On my first visit, I walked into the exam room and the assistant (in six years, I never learned her name or title) checked my blood pressure, blood sugar, pulse, height, and weight, and then I went into the doctor’s real office (not an exam room, a real office). The doctor sat at his wooden desk and I sat across from him – like I was there for a job interview.
The “interview” opened with those words above. What can I say other than ‘Well, I have Type 1 diabetes and I’m supposed to see an endocrinologist every three months, and I just moved here and it’s been that long, so here I am!’.
And that’s exactly what I said.
“I’m not an endocrinologist. I’m an internist. I care about the whole body.”
A few doctors before the one above, I had also moved to a new area and had searched my insurance plan list to find a doctor who was in my area. In my search on the company’s website, I specifically included the term “diabetes”. And I found one with such a specialty.
I remember he had a very quiet office among a small cluster of buildings. There was dark wood paneling, dark carpeting, and everything else in dark colors – and the doctor spoke in soft tones. It was the perfect setting for a nap. At my first appointment, the doctor revealed to me what was stated above, trying to convince me that seeing him would actually be better than seeing an endocrinologist. To be honest, I don’t remember if it said “endocrinologist” on the website or if I had just assumed it based on his specialty in diabetes. But he wasn’t, and I felt deceived.

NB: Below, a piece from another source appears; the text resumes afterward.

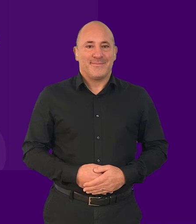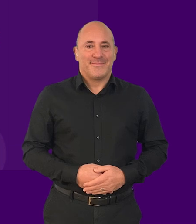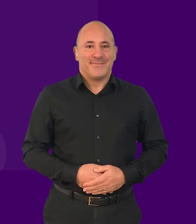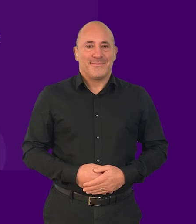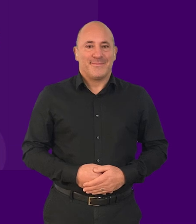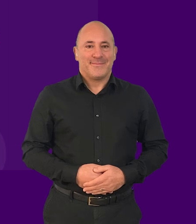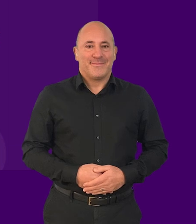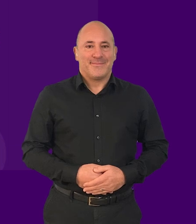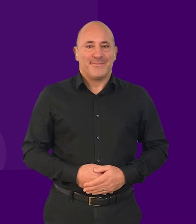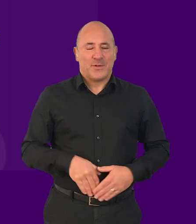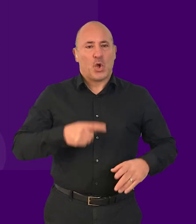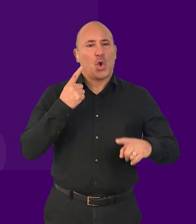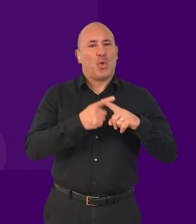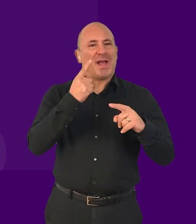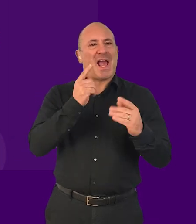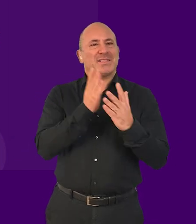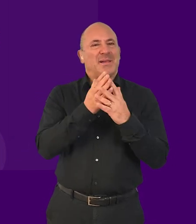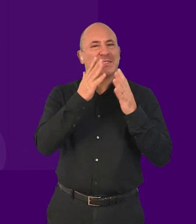Quick Accessibility Test Link Text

Everything seemed weird there. And his knowledge of diabetes didn’t quite seem up to snuff. So I got my prescriptions for insulin refills and never went back.
“Price: Two Hundred Dollars”
I was halfway around the board and landed on New York Avenue.
There’s nothing remarkable about the statement, but the matter-of-fact manner in which he read the cost of the property off of the board, including the word “Price”, just stuck in my head. I don’t have many memories of my diagnosis, but I remember this one.
“Do you know how to spell Candy?”
I also remember this one. Before I moved down to the pediatric ward, I was upstairs in a different part of the hospital because I also had chicken pox and needed to be kept away from other patients. This area of the hospital was generally was filled with adults, and the nurses were thrilled to have a cute (yet blotchy-faced) seven-year old on the scene for a couple of days.
After a few days when the chicken pox was no longer contagious, I was to be moved down to pediatrics. But first, my parents made me write a “thank you for taking care of me” card to the nurses. As one of the nurses helped me with the names of the others, she asked me this question.
“Of course I do,” I responded, laughing at the simplicity of the question “It’s C-A-N-D-Y.”
“That’s right”, she told me, “but she spells her name C-A-N-D-I.”
And that’s the story of me and my nurse named Candi. I remember nothing about her except the spelling of her name.
“Hey look! It’s @Scott_InTheD! Yay!”
This was my first day on Twitter, and the first time I had been tagged in a tweet. It came from @Jess_MeandD, who had been helping me get started on a day of Twitter glitchiness.
That tweet meant a lot to me. It was an instant inclusion into an established group, and it took away the pressure of approaching the group of kids at recess and timidly asking “Hi, I’m Scott. Can I play, too?” And I’ve never forgotten it.
(Thanks to http://topsy.com/ for helping me find that old tweet!)
What are some things people have told you that have stuck?